# Car Audio



## godspeed (Feb 15, 2005)

So i got all the stuff to make my dash lights red (yes, red  ).
I Got my satellite radio receiver on red as well but... i can't find any good bright red (not amber) led car receivers. I'm not looking for anything fancy, nothing more than cd player and 200w, so i'm not really willing to go over the 200$ price.

Anyone knows any ?

Thanks in advance.


----------



## 200silvia (Jun 12, 2002)

http://www.clarion.com/usa/products/source_units/product_largeImage_1_43393_43393.html


----------



## funkpacket (Feb 13, 2004)

JVC KD-AR800 is a great deck imo. Red illumination, adjustable angle faceplate, 3 sets of 5 volt pre-outs, mp3/wma, 3 band paramaetric eq etc. I bought one about a year ago for $170.00


----------



## godspeed (Feb 15, 2005)

*Kenwood KDC-MPV8025 CD/MP3/WMA Receiver*

I stepped over this one today, the Kenwood KDC-MPV8025 CD/MP3/WMA Receiver.
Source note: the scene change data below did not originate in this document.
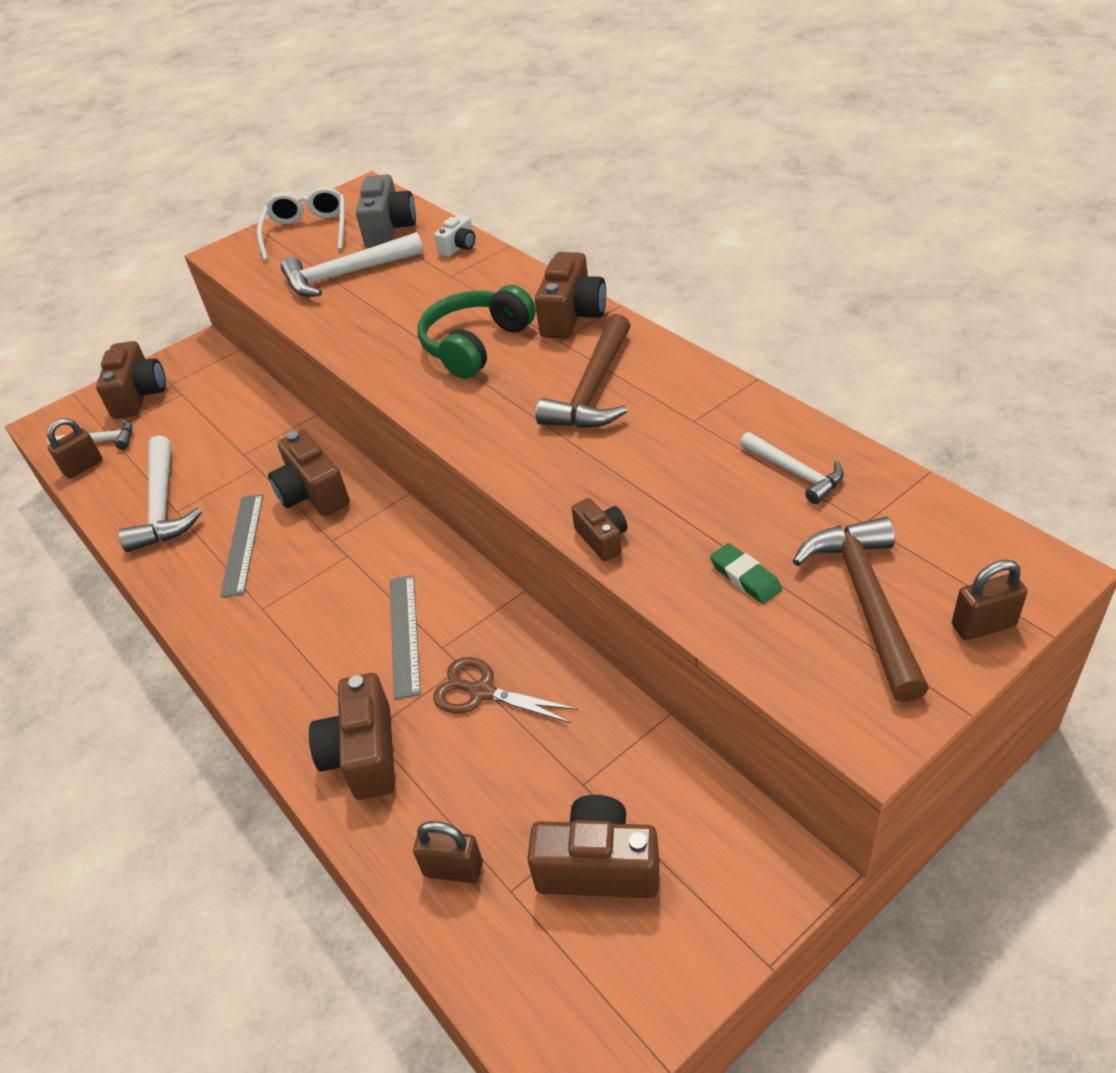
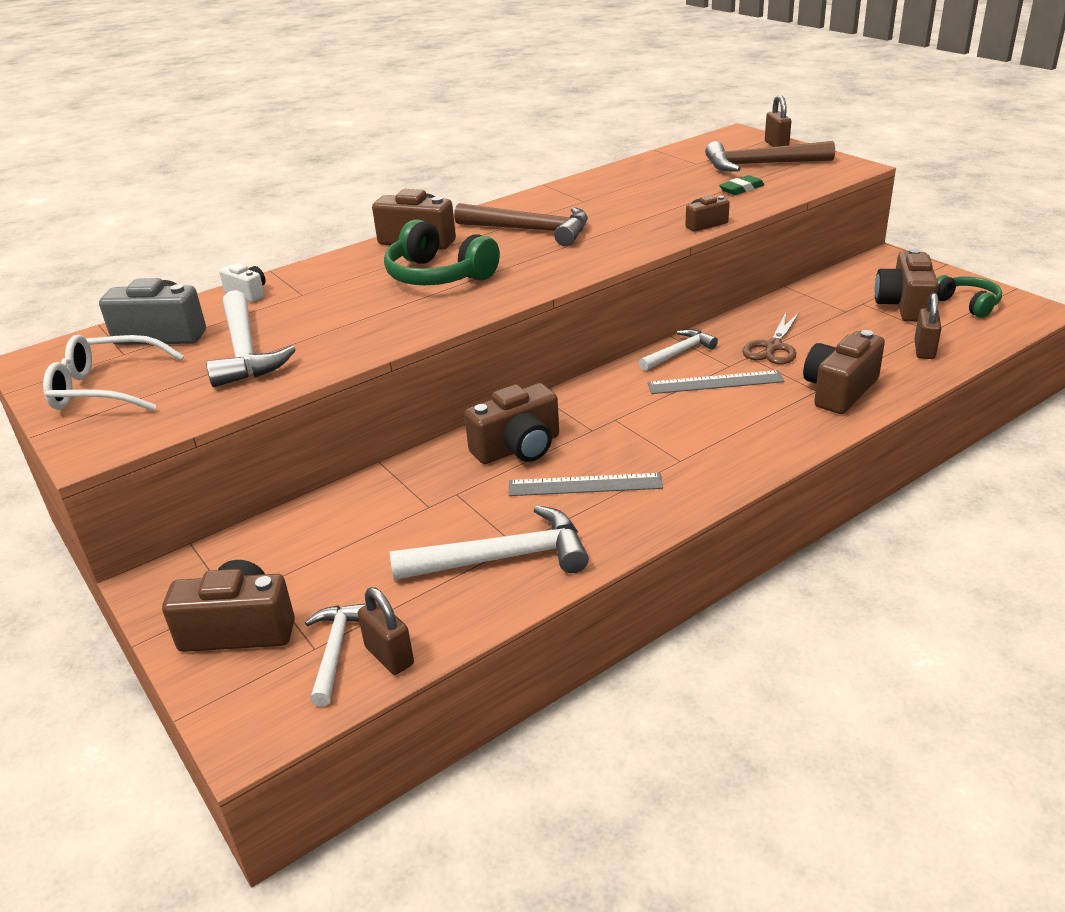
camera: 90 degrees left, 10 degrees down
(364, 754) = (839, 391): brown camera -> brown camera turned 135 degrees clockwise
(600, 964) = (967, 304): none -> green headphones
(795, 473) = (647, 176): white hammer -> white hammer (679, 353)

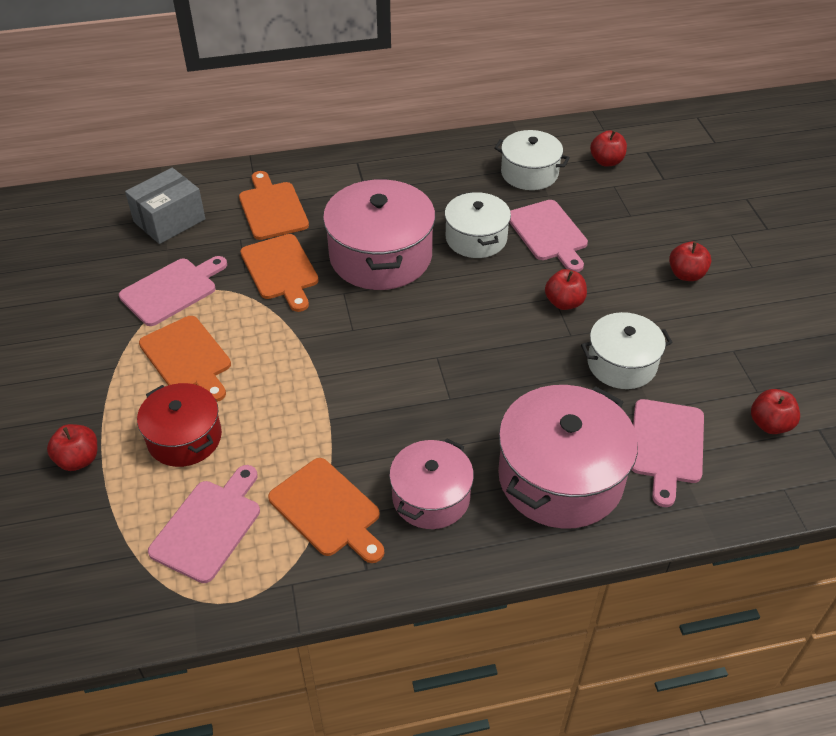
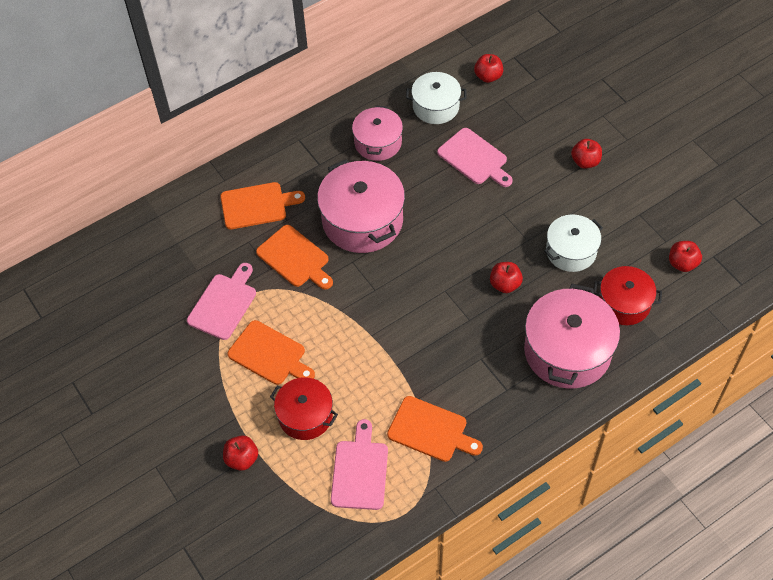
camera: 20 degrees left, 10 degrees up
(169, 220) = (183, 244): grey box -> none
(272, 208) = (257, 205): orange cutting board -> orange cutting board turned 120 degrees clockwise
(431, 497) = (492, 396): pink pot -> pink pot (378, 142)
(476, 238) = (424, 180): white pot -> none
(564, 302) = (511, 215): red apple -> red apple (505, 284)
(666, 446) = (624, 303): pink cutting board -> red pot

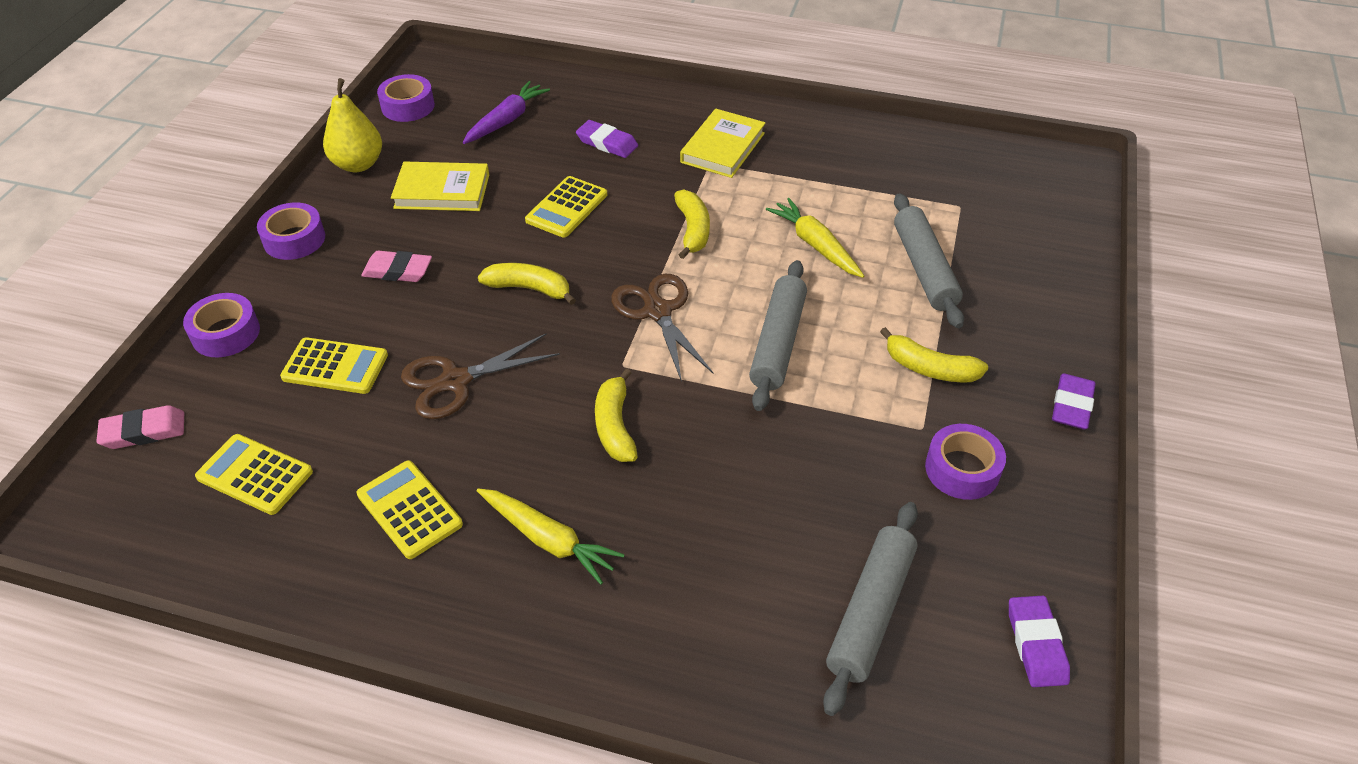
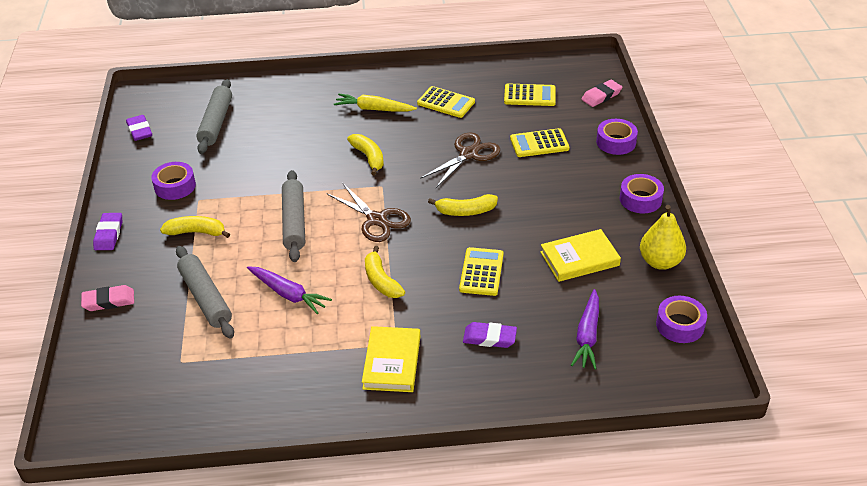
camera: 160 degrees right, 5 degrees down
(398, 271) = (556, 199): pink eraser -> pink eraser (109, 301)
(815, 245) = (288, 294): yellow carrot -> purple carrot

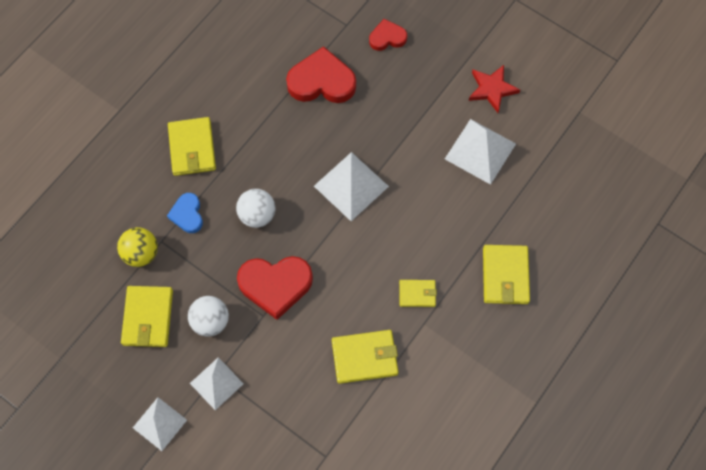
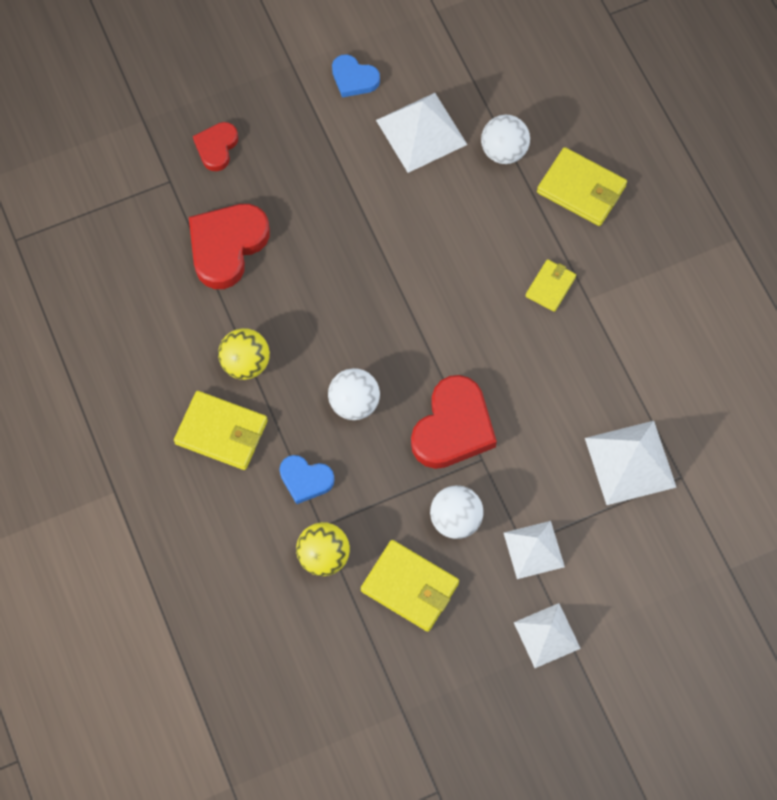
camera: 60 degrees left, 0 degrees up
(247, 136) = (246, 363): none -> yellow ball
(351, 186) = (380, 285): white pyramid -> white pyramid (630, 462)
(364, 357) = (592, 378): yellow wallet -> none
(492, 89) = (354, 78): red star -> blue heart
(501, 210) = (504, 151): none -> white ball

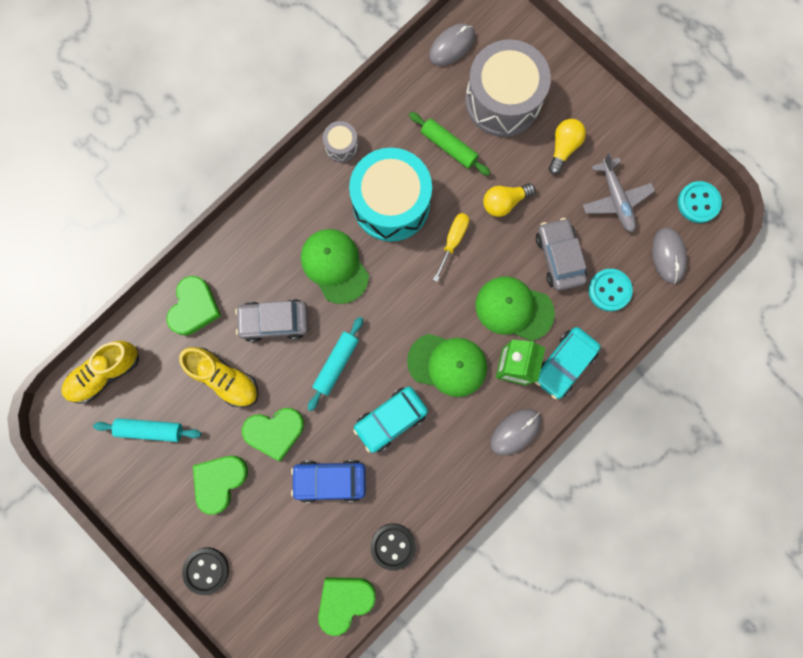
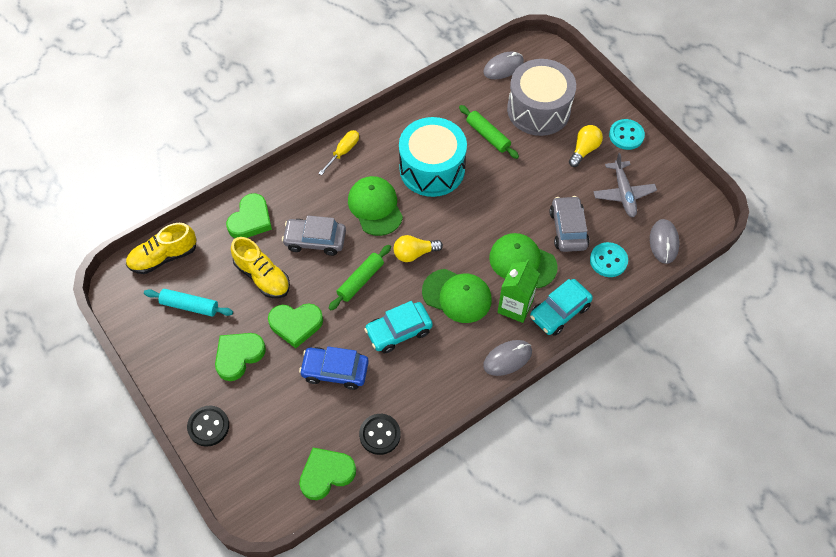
camera: 10 degrees right, 20 degrees down
(336, 364) = (360, 280): turquoise rolling pin -> green rolling pin
(341, 146) = (399, 122): grey drum -> none
(453, 241) = (479, 204): yellow screwdriver -> yellow screwdriver (343, 152)
(504, 202) = (527, 182): yellow light bulb -> yellow light bulb (414, 253)
(698, 203) = (695, 206): turquoise button -> turquoise button (626, 135)

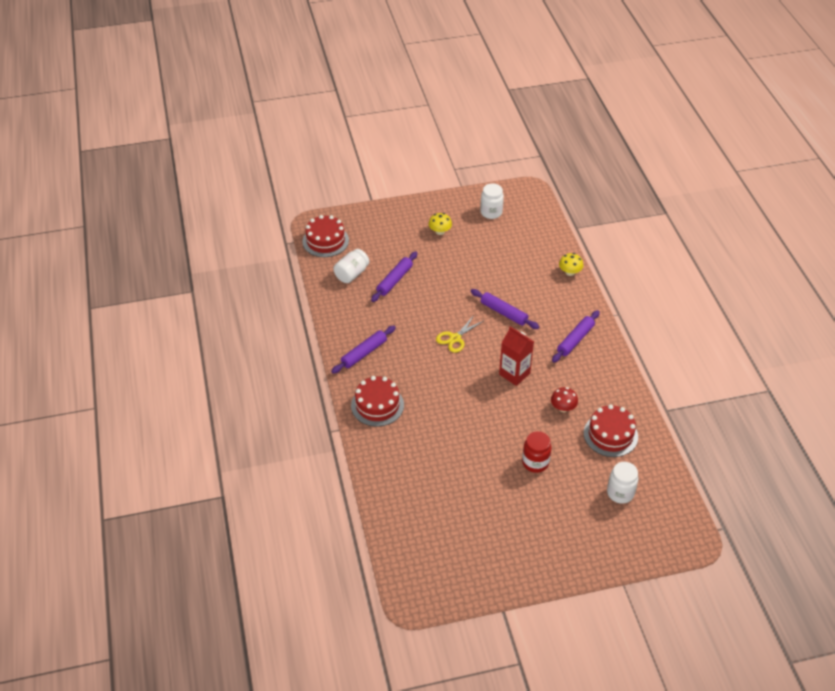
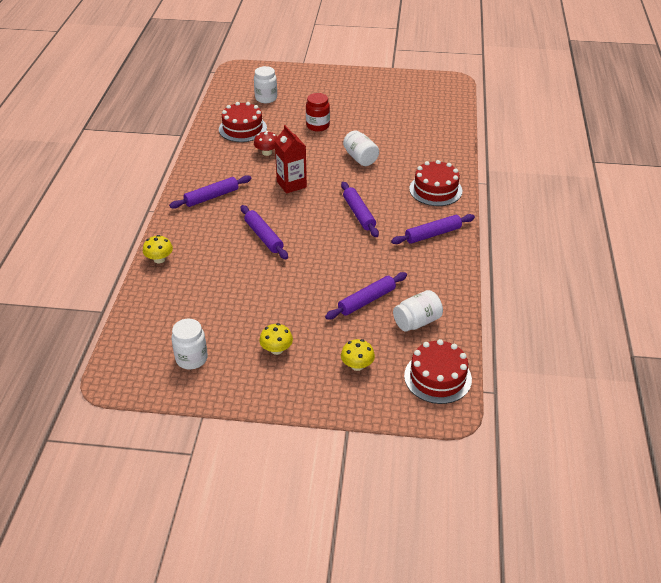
camera: 160 degrees left, 5 degrees down
(381, 235) = (357, 365): none -> yellow mushroom
(436, 357) = (359, 214): none -> purple rolling pin
(455, 338) = (330, 225): yellow scissors -> none
(466, 426) = (360, 158): none -> white jar

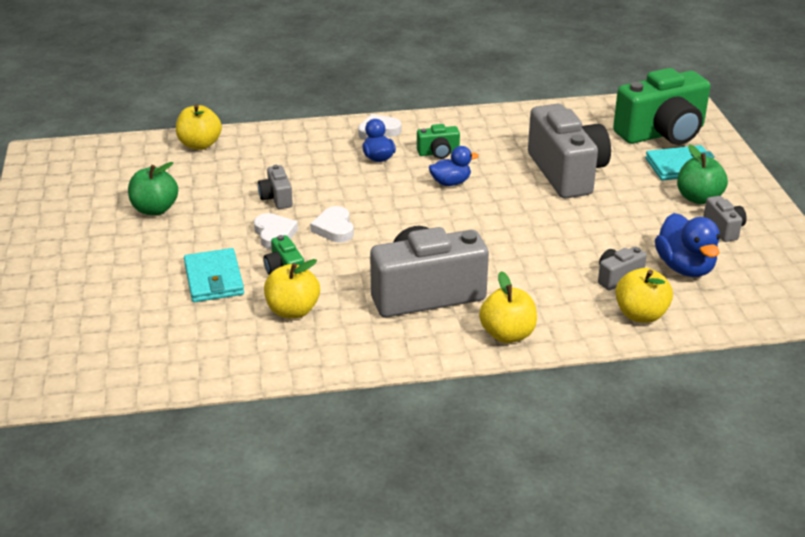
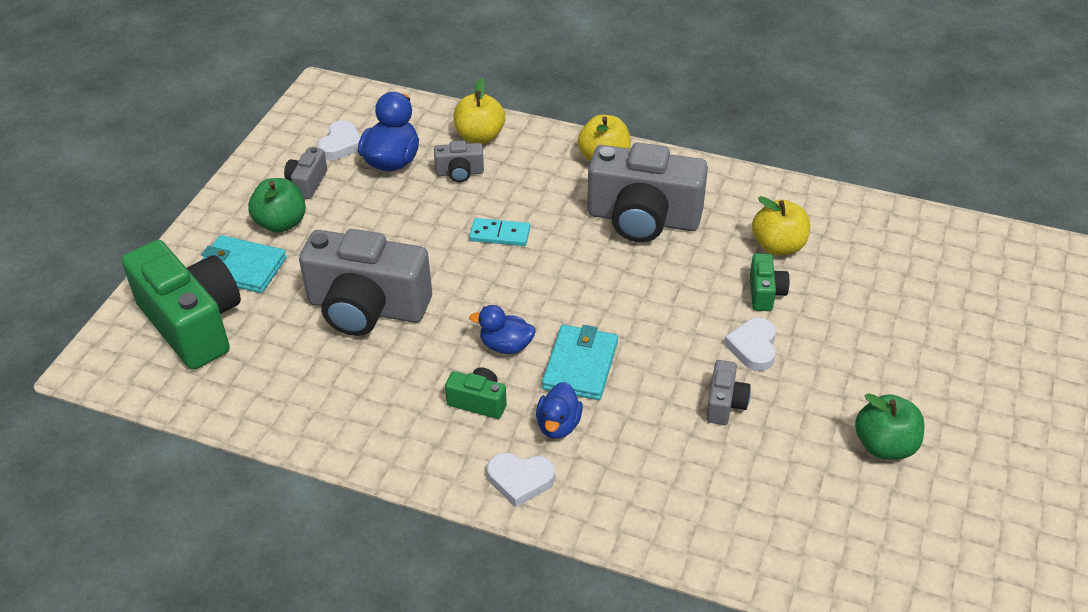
camera: 150 degrees left, 10 degrees up
(200, 144) = (786, 561): yellow apple -> none
(214, 279) = (843, 311): turquoise wallet -> turquoise wallet (580, 365)
(334, 228) = (682, 330): white heart -> white heart (341, 144)
(530, 244) = (500, 234): none -> turquoise domino
(567, 173) = (367, 308): grey camera -> grey camera turned 90 degrees counterclockwise
(662, 133) = (193, 323): green camera -> green camera turned 45 degrees clockwise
http://www.techronics.com/index.cfm?fuseaction=product.display&product_id=924&aff=45847

Anyone have/seen this one in action ?

That actually looks like what i'm looking for but ratings on it doesn't say it's any good. But it have the looks i was looking for.

Please let me know if you know any similar to this.


----------



## 200silvia (Jun 12, 2002)

Im not a big Kenwood fan period, but thats just from using one unit. There head units just seem too busy.


----------



## godspeed (Feb 15, 2005)

*Yup*



200silvia said:


> Im not a big Kenwood fan period, but thats just from using one unit. There head units just seem too busy.


Word, i feel the same.

That's why i'm still looking around. But that CLARION kind of looks too plain.

Thanks anyway, if anyone find anything that looks like that kenwood (that is NOT kenwood) please post it !

Thanks in advance.


----------



## Punkrocka436 (Jul 8, 2003)

if your willing to up your budget...Eclipse


----------



## 200silvia (Jun 12, 2002)

eclipse is very nice, do they have a model with a red display


----------



## HLBulldog (Mar 12, 2003)

last I checked they were blue/white.


----------



## godspeed (Feb 15, 2005)

*?*

What do you mean by Eclipse ?


----------